Nonetheless, Austria’s neutrality has a crucial advantage in the debate on these values. It releases Austria from geopolitical and alliance-related considerations. Western democratic constitutional states need to deviate from their values time and again for pragmatic considerations. Austria has no global geopolitical interests that would lead it to establish military bases in or deliver weapons to warring parties or authoritarian states. Austria is also not limited by alliance obligations in its fight for democracy, human rights, and constitutional states everywhere. Its neutrality allows Austria not to have two sets of weights and measures. Austria needs to utilize these advantages and possibilities which result from its engaged neutrality policy. The state of neutrality itself already implies that Austria, from the outset, does not maintain a hostile attitude during conflicts.
Thanks to this policy of neutrality, Vienna was chosen as the third UN-Headquarters and seat of the International Atomic Energy Agency, the UN specialized agencies such as UNIDO and the secretariats of OPEC and the OSCE (formerly CSCE). Furthermore, the PrepCom (an administrative committee for the surveillance of the comprehensive test ban agreement) of the Comprehensive Nuclear Test Ban Treaty (CTBT), the secretariat of the Wassenaar Arrangement (dealing with the transfer of conventional weapons), the United Nations Office on Drugs and Crime (ODC) and other internationally active organizations. Vienna became the location for negotiations on Iran’s nuclear program 2014-2015 and 2021. In 2015 an Austrian diplomat was appointed as special representative of the OSCE in the Ukraine.
Austria as a neutral participates in the Foreign and Security Policy of the European Union. Obligations of assistance without exceptions would turn the EU into a military alliance. The EU Treaty of Lisbon includes a clause on security obligations (Art. 42.7.). According to this clause member states must provide each other with “aid and assistance by all means in their power” in case of armed aggression towards a member state. This includes the promise to use military force. However, the Treaty of Lisbon includes the so-called Irish Formula, which states that this article “shall not prejudice the specific character of the security and defense policy of certain member states”. Neutral member states would not be forced to participate in collective or territorial defense but are rather supposed to be engaged in crisis management and collective security. The Lisbon Treaty provides the basis for crisis management. Article 42.1. refers to this as “peace-keeping, conflict prevention and strengthening international security in accordance with the principles of the United Nations Charter”.
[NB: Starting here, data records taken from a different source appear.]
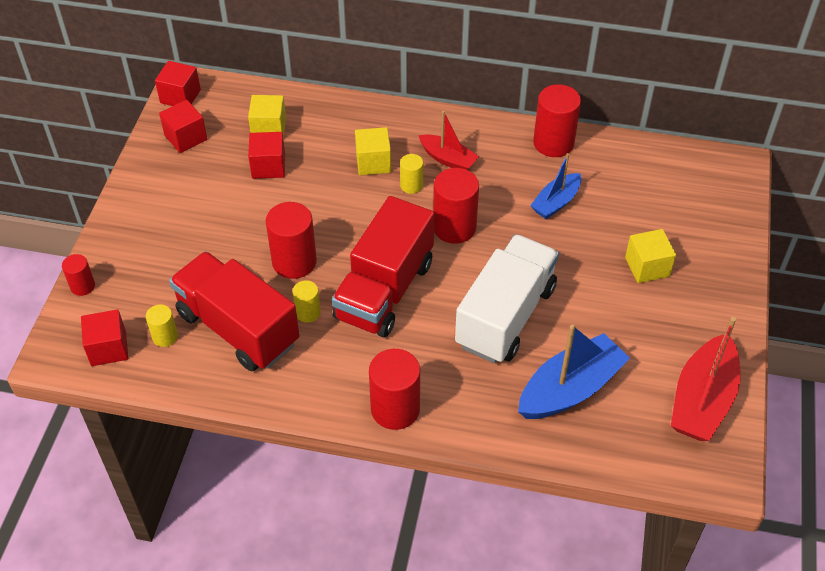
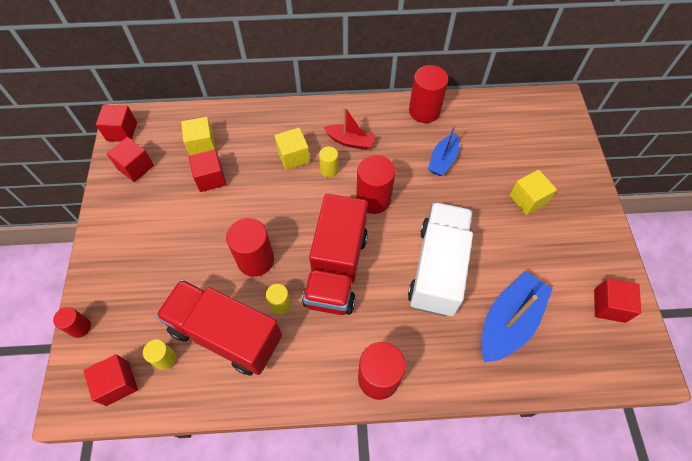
camera: 15 degrees left, 10 degrees up
red boat [671,317,740,441] -> red cube [594,278,641,323]

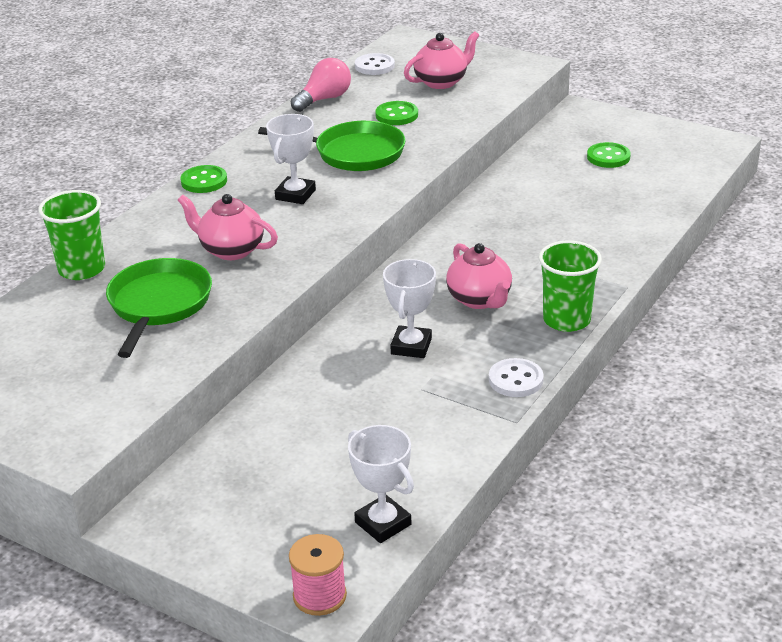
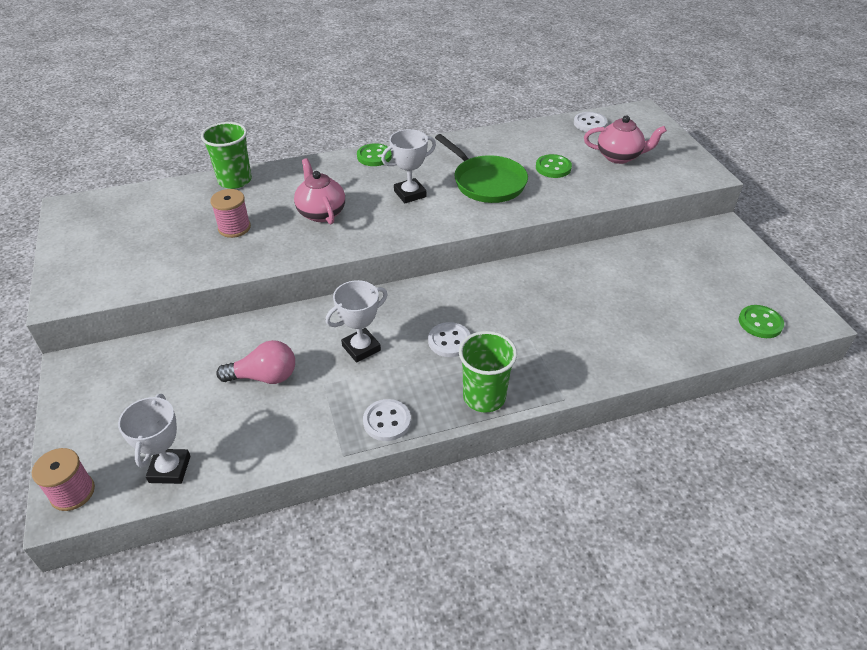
camera: 40 degrees right, 10 degrees up
green pan [106,258,212,358] -> pink spool [210,189,251,238]
pink light bulb [291,58,351,112] -> pink light bulb moved to [216,340,295,384]
pink teapot [446,243,512,309] -> white button [428,322,471,357]
green button [587,142,631,168] -> green button moved to [739,305,784,338]

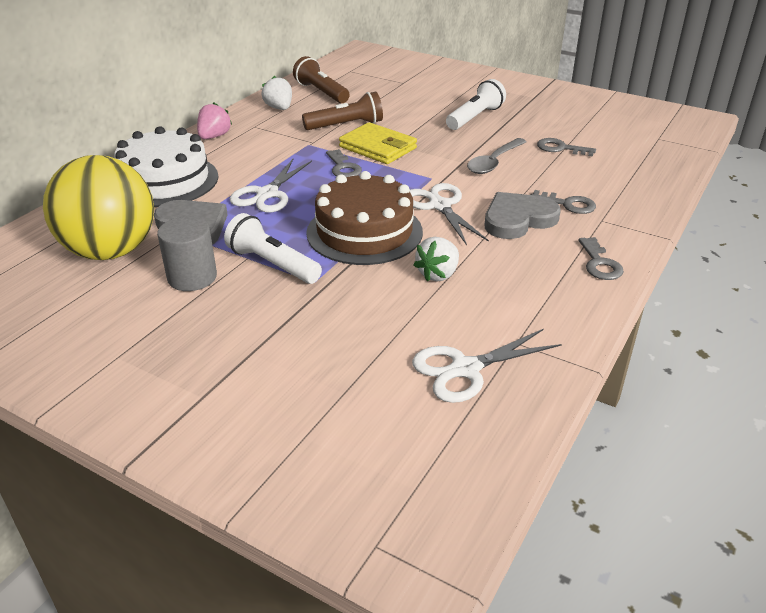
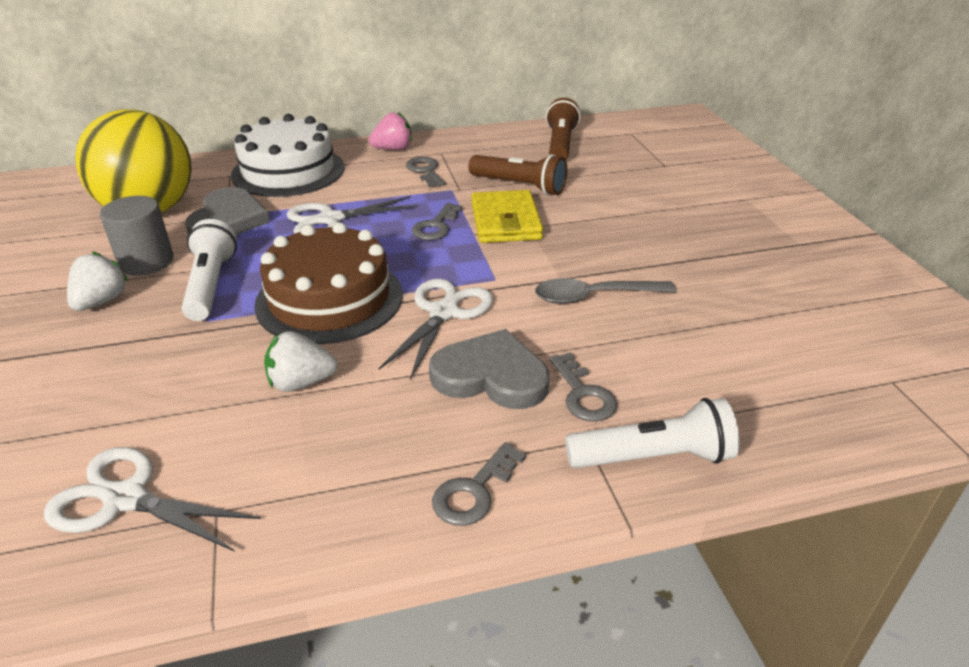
camera: 45 degrees right, 0 degrees up
white strawberry [262,76,292,110] -> white strawberry moved to [67,252,128,311]
white flashlight [446,79,506,130] -> white flashlight moved to [565,398,739,468]
grey key [537,138,596,157] -> grey key moved to [406,157,445,187]

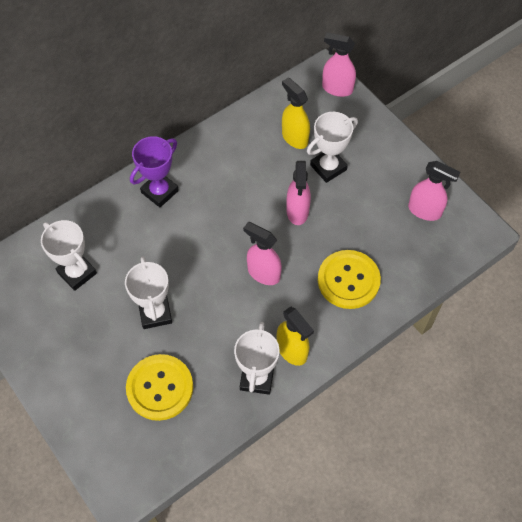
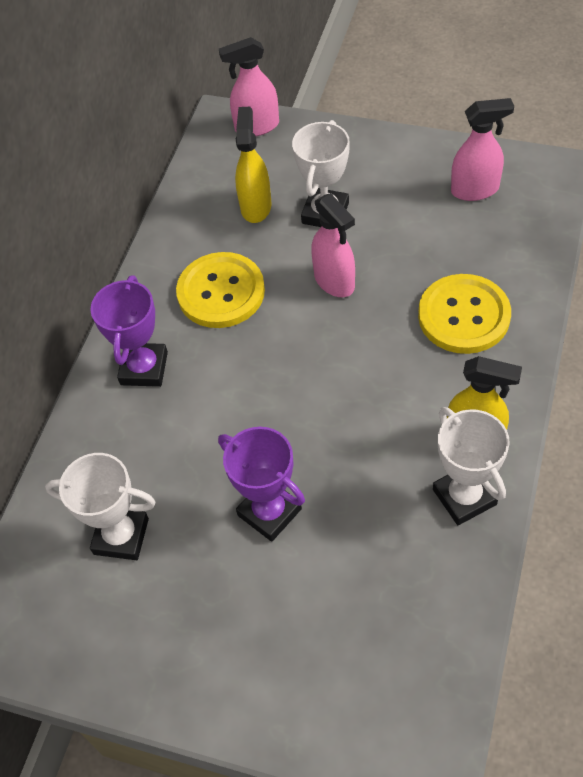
camera: 30 degrees left, 5 degrees down
white trophy [125,256,172,329] -> purple trophy [218,427,305,542]
yellow button [126,354,193,421] -> yellow button moved to [176,252,265,328]
pink spray bottle [243,222,282,285] -> none
yellow spray bottle [282,77,310,149] -> yellow spray bottle turned 75 degrees clockwise [235,107,272,223]

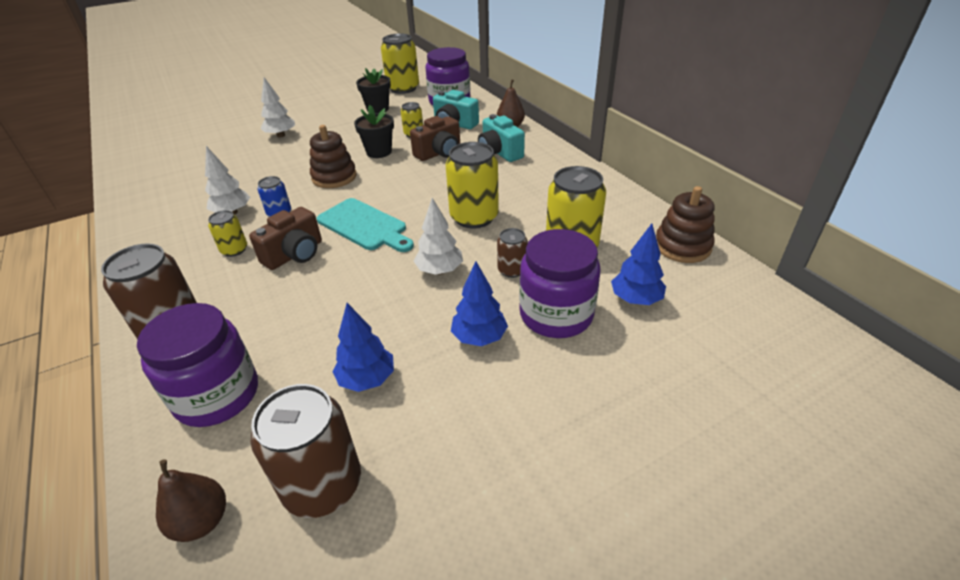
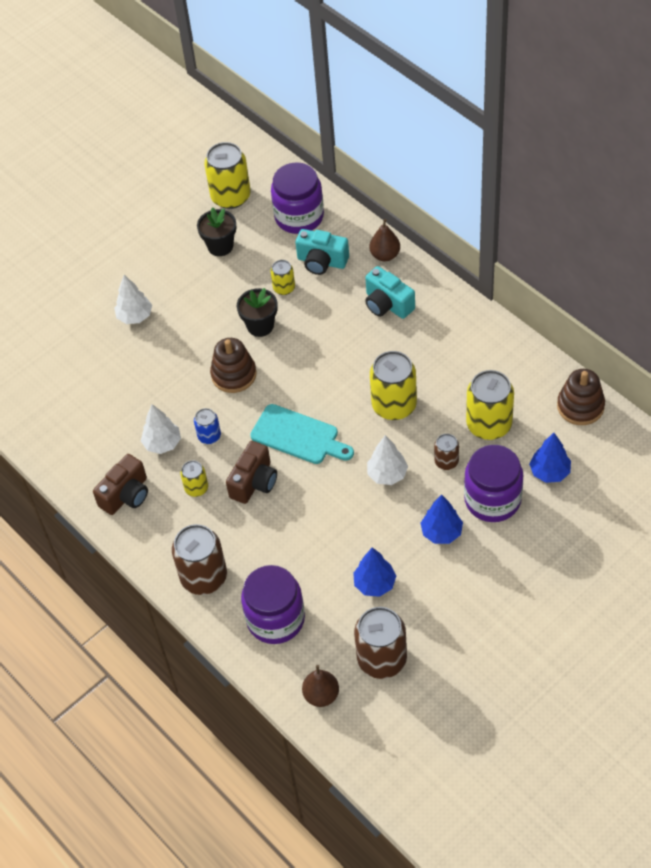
camera: 10 degrees left, 15 degrees up
brown camera [410,116,460,161] -> brown camera moved to [93,454,148,515]

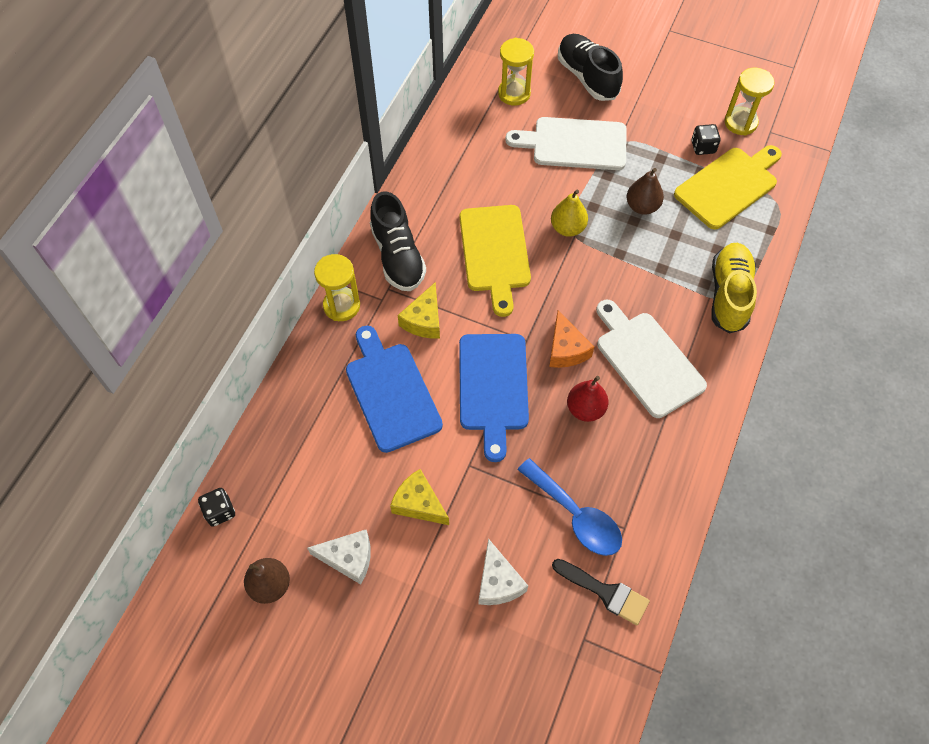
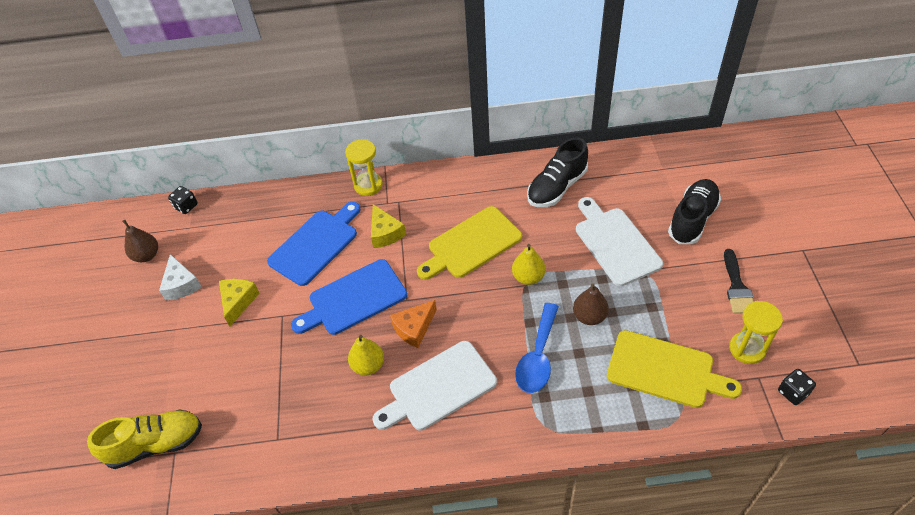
camera: 65 degrees right, 10 degrees down
black shoe [370,191,426,291] -> black shoe moved to [527,138,588,207]
yellow cheese [398,282,440,338] -> yellow cheese turned 105 degrees counterclockwise [371,204,406,248]
white cheese [478,538,528,605] -> none
yellow hourglass [498,38,534,106] -> none
blue spoon [517,458,622,556] -> blue spoon moved to [515,303,559,393]
black brush [552,559,650,625] -> black brush moved to [724,249,754,314]
red pear [567,376,608,422] -> yellow pear [348,335,384,376]
white cutting board [596,300,707,418] -> white cutting board turned 150 degrees counterclockwise [372,341,497,430]
black dice [691,124,720,155] -> black dice moved to [778,369,816,405]
yellow shoe [711,243,757,334] -> yellow shoe moved to [87,409,202,469]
Of course, there can be no neutrality between democracy and dictatorship, between a constitutional state and despotism, between the adherence to human rights and their violation. The Austrian neutrality law does not relate to these questions. It is defined in negative terms as the non-membership in a military alliance, non-participation in foreign wars, and the non-deployment of foreign troops on Austrian territory. Even during the Cold War, Austria remained firmly grounded in the community of western values.